Getintothis: And when you did, what did you take with you from your time at The System?  Not physically, but in terms of lessons learned.

Well my first job in London was to create a dance label called Urban, where I specialized in releasing Rare Groove records. But weirdly enough I ended up A&R-ing King Kurt [80s Psychobilly group, famed for their chaotic gigs. King Kurt were savagely beaten and hospitalised by bouncers after a gig at The Venue]. And after the terrible events that happened to King Kurt in Liverpool, I promised them that if they came back they would be protected, to the point that we would guarantee their safety. But they were so mentally scarred by it that they just wouldn’t play”

“But it’s hard to answer the question of what I learned from The System, because I always tend to live in the moment.  I know I kept some stuff, and I keep finding this like flyers, posters and contracts, but I’d love to see a complete list of the bands who played at The System, if anyone can help.

I always used to keep a diary, but unfortunately some of the years are missing, including my diaries for 84, 85, 86, but I suspect they may have been left at the club. And I was working really hard at the time; I was at The State every Thursday, and I promoted my own gigs there too, I was managing bands and I was at The System every Friday and Saturday from 11.00

The last club I played at in Liverpool was The State. I was actually offered The State on Thursday, Friday and Saturday a year before it opened, but there was a delay due to the fact that the building was listed with English Heritage. Which is why I was available when I was approached about The System. If The State had opened when it was supposed to, The System would never have existed. Funny how life goes sometimes isn’t it?”

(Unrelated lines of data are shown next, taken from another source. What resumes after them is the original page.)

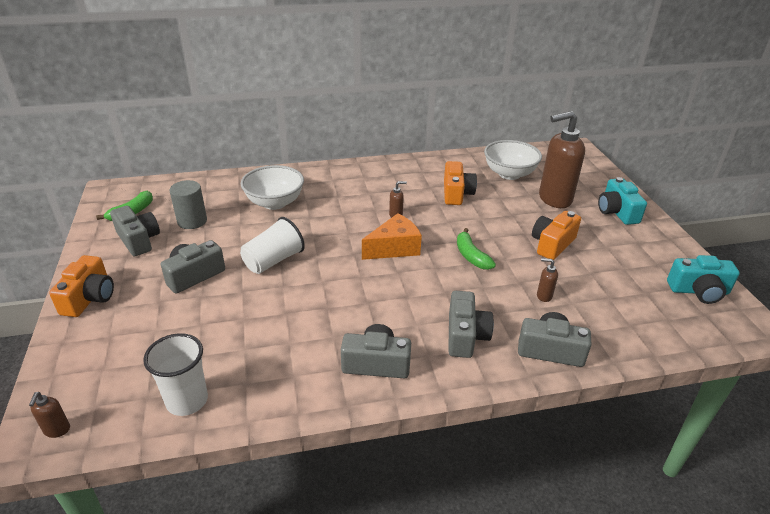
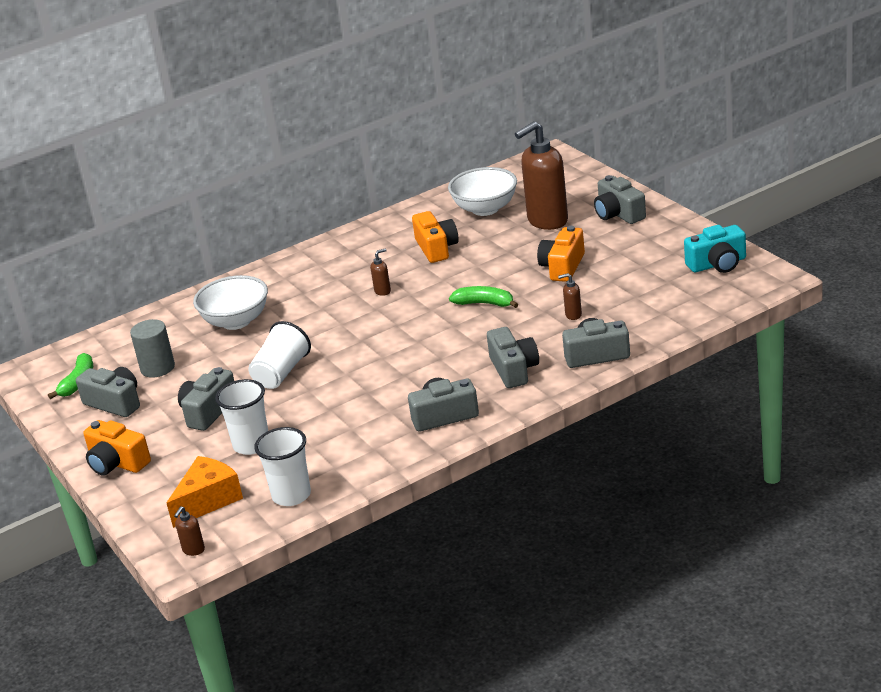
camera: 15 degrees left, 5 degrees down
(57, 430) = (193, 550): brown soap dispenser -> brown soap dispenser turned 45 degrees clockwise
(89, 298) = (117, 463): orange camera -> orange camera turned 135 degrees clockwise
(199, 324) = (251, 445): none -> white cup
(394, 248) = (401, 322): orange cheese -> orange cheese (208, 500)
(471, 256) = (485, 303): green banana -> green banana turned 150 degrees clockwise
(617, 212) = (618, 214): turquoise camera -> grey camera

Getintothis: So why did The System finish?

Well the deal we had with the bands was that once our production costs were covered, they would take 70% of what was left. But a lot of bands didn’t break that barrier where our costs were met, so we lost money on a lot of local band gigs and some of the national ones. And we had a lot of overheads. So when the lease came up for renewal, and it was just as things were slowing down anyway, and I told them that I was looking to move to London. So the club ran its natural course pretty much, there wasn’t much more we could have done with it”

“We had incredible nights there and given people some incredible memories, but there wasn’t much more we could have done with the building – we were only ever going to be able to fit 400 people downstairs at any one time. So it was a combination of events really that made us close the club.

But I have such great memories of The System, and hearing people say that this was their Eric’s blows my mind. Because I have such massive admiration for Roger, and his attitude was such a major influence on me.  And that’s such a big thing because all I’ve ever wanted to do is to touch and connect with people through my music.  It’s an honour to know that a club I was directly involved in meant so much to people

In the final analysis, what more can we ask of a club? The System holds a special place in the hearts of those who graced its dancefloor, and only the best clubs can claim that much.